The bill creates an alternative redemption period that could potentially shorten the time within which an owner or interested party may redeem tax foreclosed property. This is a 45-day period after adjudication of foreclosure is journalized by a court or county board of revision. The bill also decreases the time that must elapse, from two years to one year, before an action may be taken on combined foreclosures and forfeiture actions. These provisions would have the effect of allowing a CLRC to acquire such properties more quickly than would otherwise by the case under current law.
The bill permits CLRCs to acquire tax-delinquent parcels for redevelopment purposes and obtain the title clear of the tax lien.

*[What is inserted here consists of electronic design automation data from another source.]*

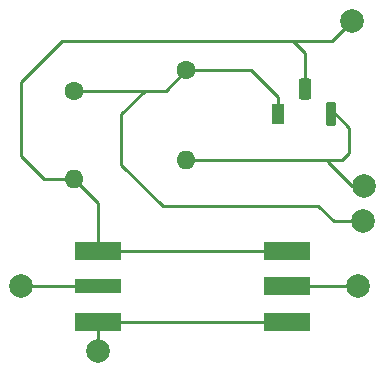
<source format=gbr>
%TF.GenerationSoftware,KiCad,Pcbnew,8.0.0*%
%TF.CreationDate,2024-06-28T18:43:35-05:00*%
%TF.ProjectId,ChessTile,43686573-7354-4696-9c65-2e6b69636164,rev?*%
%TF.SameCoordinates,Original*%
%TF.FileFunction,Copper,L1,Top*%
%TF.FilePolarity,Positive*%
%FSLAX46Y46*%
G04 Gerber Fmt 4.6, Leading zero omitted, Abs format (unit mm)*
G04 Created by KiCad (PCBNEW 8.0.0) date 2024-06-28 18:43:35*
%MOMM*%
%LPD*%
G01*
G04 APERTURE LIST*
G04 Aperture macros list*
%AMRoundRect*
0 Rectangle with rounded corners*
0 $1 Rounding radius*
0 $2 $3 $4 $5 $6 $7 $8 $9 X,Y pos of 4 corners*
0 Add a 4 corners polygon primitive as box body*
4,1,4,$2,$3,$4,$5,$6,$7,$8,$9,$2,$3,0*
0 Add four circle primitives for the rounded corners*
1,1,$1+$1,$2,$3*
1,1,$1+$1,$4,$5*
1,1,$1+$1,$6,$7*
1,1,$1+$1,$8,$9*
0 Add four rect primitives between the rounded corners*
20,1,$1+$1,$2,$3,$4,$5,0*
20,1,$1+$1,$4,$5,$6,$7,0*
20,1,$1+$1,$6,$7,$8,$9,0*
20,1,$1+$1,$8,$9,$2,$3,0*%
G04 Aperture macros list end*
%TA.AperFunction,ComponentPad*%
%ADD10C,1.600000*%
%TD*%
%TA.AperFunction,ComponentPad*%
%ADD11O,1.600000X1.600000*%
%TD*%
%TA.AperFunction,SMDPad,CuDef*%
%ADD12R,4.000000X1.500000*%
%TD*%
%TA.AperFunction,SMDPad,CuDef*%
%ADD13R,4.000000X1.300000*%
%TD*%
%TA.AperFunction,ComponentPad*%
%ADD14R,1.000000X1.800000*%
%TD*%
%TA.AperFunction,ComponentPad*%
%ADD15RoundRect,0.275000X-0.275000X-0.625000X0.275000X-0.625000X0.275000X0.625000X-0.275000X0.625000X0*%
%TD*%
%TA.AperFunction,ComponentPad*%
%ADD16RoundRect,0.225000X-0.225000X-0.775000X0.225000X-0.775000X0.225000X0.775000X-0.225000X0.775000X0*%
%TD*%
%TA.AperFunction,ViaPad*%
%ADD17C,2.000000*%
%TD*%
%TA.AperFunction,Conductor*%
%ADD18C,0.254000*%
%TD*%
G04 APERTURE END LIST*
D10*
%TO.P,R1,1*%
%TO.N,+3.3V*%
X115487500Y-106210000D03*
D11*
%TO.P,R1,2*%
%TO.N,Net-(U1-OUT)*%
X115487500Y-113830000D03*
%TD*%
D10*
%TO.P,C1,1*%
%TO.N,+3.3V*%
X105987500Y-107960000D03*
D11*
%TO.P,C1,2*%
%TO.N,GND*%
X105987500Y-115460000D03*
%TD*%
D12*
%TO.P,LEDStrip1,1,GND*%
%TO.N,GND*%
X107987500Y-121520000D03*
D13*
%TO.P,LEDStrip1,2,Din*%
%TO.N,unconnected-(LEDStrip1-Din-Pad2)*%
X107987500Y-124520000D03*
D12*
%TO.P,LEDStrip1,3,5V*%
%TO.N,+5V*%
X107987500Y-127520000D03*
%TO.P,LEDStrip1,4,GND*%
%TO.N,GND*%
X123987500Y-121520000D03*
%TO.P,LEDStrip1,5,Dout*%
%TO.N,unconnected-(LEDStrip1-Dout-Pad5)*%
X123987500Y-124520000D03*
%TO.P,LEDStrip1,6,5V*%
%TO.N,+5V*%
X123987500Y-127520000D03*
%TD*%
D14*
%TO.P,U1,1,VCC*%
%TO.N,+3.3V*%
X123237500Y-109920000D03*
D15*
%TO.P,U1,2,GND*%
%TO.N,GND*%
X125507500Y-107850000D03*
D16*
%TO.P,U1,3,OUT*%
%TO.N,Net-(U1-OUT)*%
X127737500Y-109920000D03*
%TD*%
D17*
%TO.N,Net-(U1-OUT)*%
X130500000Y-116000000D03*
%TO.N,GND*%
X129487500Y-102020000D03*
%TO.N,+3.3V*%
X130487500Y-119020000D03*
%TO.N,unconnected-(LEDStrip1-Dout-Pad5)*%
X129987500Y-124520000D03*
%TO.N,+5V*%
X107987500Y-130020000D03*
%TO.N,unconnected-(LEDStrip1-Din-Pad2)*%
X101487500Y-124520000D03*
%TD*%
D18*
%TO.N,Net-(U1-OUT)*%
X127500000Y-114000000D02*
X129500000Y-116000000D01*
X129500000Y-116000000D02*
X130500000Y-116000000D01*
X127500000Y-113830000D02*
X128677500Y-113830000D01*
X115487500Y-113830000D02*
X127500000Y-113830000D01*
X127500000Y-113830000D02*
X127500000Y-114000000D01*
%TO.N,GND*%
X125507500Y-108230000D02*
X125507500Y-104730000D01*
X107987500Y-121520000D02*
X122987500Y-121520000D01*
X105987500Y-115460000D02*
X107987500Y-117460000D01*
X101487500Y-113520000D02*
X103427500Y-115460000D01*
X129487500Y-102020000D02*
X127797500Y-103710000D01*
X125487500Y-103710000D02*
X104987500Y-103710000D01*
X103427500Y-115460000D02*
X105987500Y-115460000D01*
X125507500Y-104730000D02*
X124487500Y-103710000D01*
X101487500Y-107210000D02*
X101487500Y-113520000D01*
X107987500Y-117460000D02*
X107987500Y-121520000D01*
X127797500Y-103710000D02*
X125487500Y-103710000D01*
X104987500Y-103710000D02*
X101487500Y-107210000D01*
%TO.N,+3.3V*%
X105987500Y-107960000D02*
X109987500Y-107960000D01*
X130487500Y-119020000D02*
X127987500Y-119020000D01*
X120947500Y-106210000D02*
X115487500Y-106210000D01*
X123237500Y-108500000D02*
X120947500Y-106210000D01*
X113487500Y-117710000D02*
X109987500Y-114210000D01*
X109987500Y-109960000D02*
X111987500Y-107960000D01*
X123237500Y-109520000D02*
X123237500Y-108500000D01*
X109987500Y-107960000D02*
X111487500Y-107960000D01*
X111487500Y-107960000D02*
X113737500Y-107960000D01*
X127987500Y-119020000D02*
X126677500Y-117710000D01*
X109987500Y-114210000D02*
X109987500Y-109960000D01*
X113737500Y-107960000D02*
X115487500Y-106210000D01*
X111987500Y-107960000D02*
X113487500Y-107960000D01*
X126677500Y-117710000D02*
X113487500Y-117710000D01*
%TO.N,unconnected-(LEDStrip1-Dout-Pad5)*%
X123987500Y-124520000D02*
X129987500Y-124520000D01*
%TO.N,+5V*%
X107987500Y-130020000D02*
X107987500Y-127520000D01*
X107987500Y-127520000D02*
X122987500Y-127520000D01*
%TO.N,unconnected-(LEDStrip1-Din-Pad2)*%
X107987500Y-124520000D02*
X101487500Y-124520000D01*
%TO.N,Net-(U1-OUT)*%
X128677500Y-113830000D02*
X129297500Y-113210000D01*
X129297500Y-113210000D02*
X129297500Y-111080000D01*
X129297500Y-111080000D02*
X127717500Y-109500000D01*
%TD*%
M02*

</source>
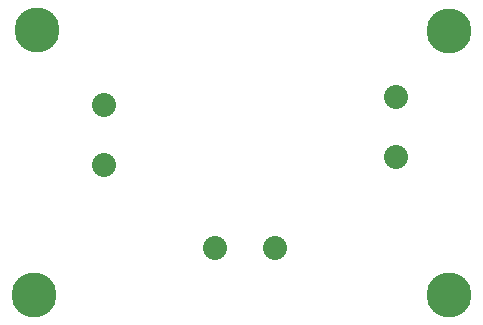
<source format=gbr>
%TF.GenerationSoftware,KiCad,Pcbnew,(6.0.10)*%
%TF.CreationDate,2023-02-10T15:15:10+05:30*%
%TF.ProjectId,protectionCkt,70726f74-6563-4746-996f-6e436b742e6b,rev?*%
%TF.SameCoordinates,Original*%
%TF.FileFunction,Soldermask,Bot*%
%TF.FilePolarity,Negative*%
%FSLAX46Y46*%
G04 Gerber Fmt 4.6, Leading zero omitted, Abs format (unit mm)*
G04 Created by KiCad (PCBNEW (6.0.10)) date 2023-02-10 15:15:10*
%MOMM*%
%LPD*%
G01*
G04 APERTURE LIST*
%ADD10C,3.800000*%
%ADD11C,2.032000*%
G04 APERTURE END LIST*
D10*
%TO.C,REF\u002A\u002A*%
X119049800Y-79679800D03*
%TD*%
D11*
%TO.C,U1*%
X124714000Y-86029800D03*
X124714000Y-91109800D03*
%TD*%
%TO.C,U2*%
X134137400Y-98171000D03*
X139217400Y-98171000D03*
%TD*%
D10*
%TO.C,REF\u002A\u002A*%
X153924000Y-102133400D03*
%TD*%
D11*
%TO.C,U5*%
X149479000Y-85420200D03*
X149479000Y-90500200D03*
%TD*%
D10*
%TO.C,REF\u002A\u002A*%
X118821200Y-102133400D03*
%TD*%
%TO.C,REF\u002A\u002A*%
X154000200Y-79832200D03*
%TD*%
M02*

</source>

Current law, now applied to CLRCs under the bill, permits each taxing authority that taxes the property to release its claim for delinquent taxes. If the taxing authorities involved agree, this would allow CLRCs to acquire such properties without having to pay the delinquent taxes.
Tax certificates
Current law permits a county treasurer to sell certificates for tax-delinquent parcels. The certificate represents a claim on the delinquent taxes if they are eventually paid, a claim on the title to the parcel, or a claim on the proceeds of a tax sale of the parcel. The certificate is equal to the amount of the delinquent taxes and entitles the purchaser to collect interest. The bill allows county treasurers to use any surplus money in the tax certificate administration fund and tax certificate redemption fund and unclaimed overpayments to pay for CLRC operating expenses.
Current law requires that a holder of a tax certificate wait at least one year before initiating a foreclosure action against the property, and that a foreclosure action must be initiated within six years of the purchase of the certificate. The bill waives the one-to-six year holding period if the holder is a CLRC, and allows the CLRC to contact property owners at any time to demand payment.
Port Authorities – public hearings
The bill requires port authorities to conduct public hearings on all future development plans under their consideration. Currently, all meetings on future development plans are private. This change might lead to a slight increase in costs for conducting public hearings on these matters.